> **Required action**
Return, unchanged, the lines of the data from the line containing "二、涉及海淀区的范围：万寿路、羊坊店、甘家" through the end of the data.

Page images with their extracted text
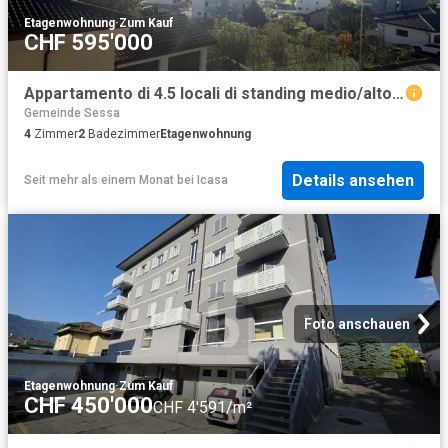
Etagenwohnung
·
Zum Kauf
CHF 595'000
Appartamento di 4.5 locali di standing medio/alto in palazzina di sole 3 unità abitative
Gemeinde Sessa
4
Zimmer
2
Badezimmer
Etagenwohnung
Details ansehen
Seit mehr als einem Monat
bei
Icasa
Foto anschauen
Etagenwohnung
·
Zum Kauf
CHF 450'000
CHF 4'591/m²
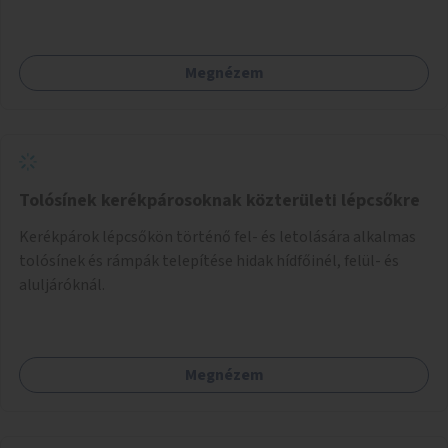
Megnézem
Tolósínek kerékpárosoknak közterületi lépcsőkre
Kerékpárok lépcsőkön történő fel- és letolására alkalmas
tolósínek és rámpák telepítése hidak hídfőinél, felül- és
aluljáróknál.
Megnézem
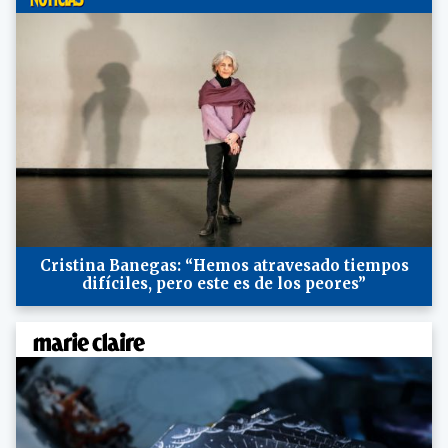
Cristina Banegas: “Hemos atravesado tiempos
difíciles, pero este es de los peores”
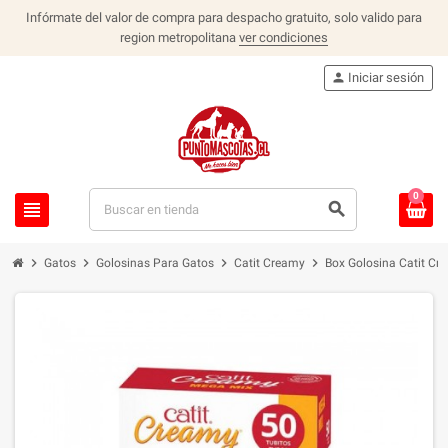
Infórmate del valor de compra para despacho gratuito, solo valido para
region metropolitana
ver condiciones
person
Iniciar sesión
0
view_headline
search
chevron_right
chevron_right
chevron_right
chevron_right
Gatos
Golosinas Para Gatos
Catit Creamy
Box Golosina Catit Cr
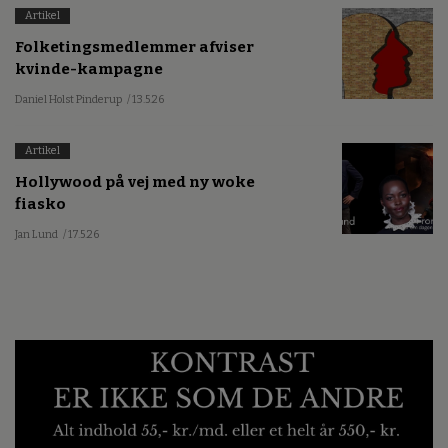
Artikel
Folketingsmedlemmer afviser
kvinde-kampagne
Daniel Holst Pinderup
/ 13.5.26
Artikel
Hollywood på vej med ny woke
fiasko
Jan Lund
/ 17.5.26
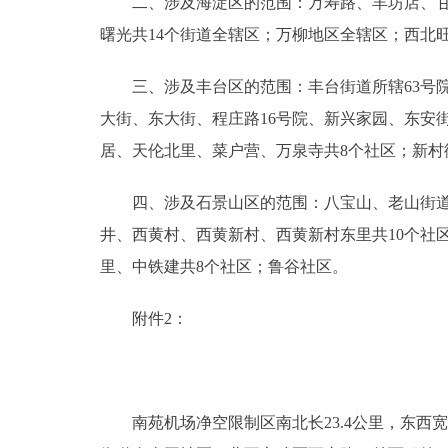
二、涉及海淀区的范围：万寿路、羊坊店、甘家
曙光共14个街道全辖区；万柳地区全辖区；西北
三、涉及丰台区的范围：丰台街道所辖63号院
大街、东大街、程庄路16号院、新兴家园、东安
居、天伦北里、菜户营、万泉寺共8个社区；新
四、涉及石景山区的范围：八宝山、老山街道全
井、西黄村、西黄新村、西黄新村东里共10个社
里、中铁建共8个社区；鲁谷社区。
附件2：
南苑机场净空限制区南北长23.4公里，东西宽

> **Completed task**
二、涉及海淀区的范围：万寿路、羊坊店、甘家
曙光共14个街道全辖区；万柳地区全辖区；西北
三、涉及丰台区的范围：丰台街道所辖63号院
大街、东大街、程庄路16号院、新兴家园、东安
居、天伦北里、菜户营、万泉寺共8个社区；新
四、涉及石景山区的范围：八宝山、老山街道全
井、西黄村、西黄新村、西黄新村东里共10个社
里、中铁建共8个社区；鲁谷社区。
附件2：
南苑机场净空限制区南北长23.4公里，东西宽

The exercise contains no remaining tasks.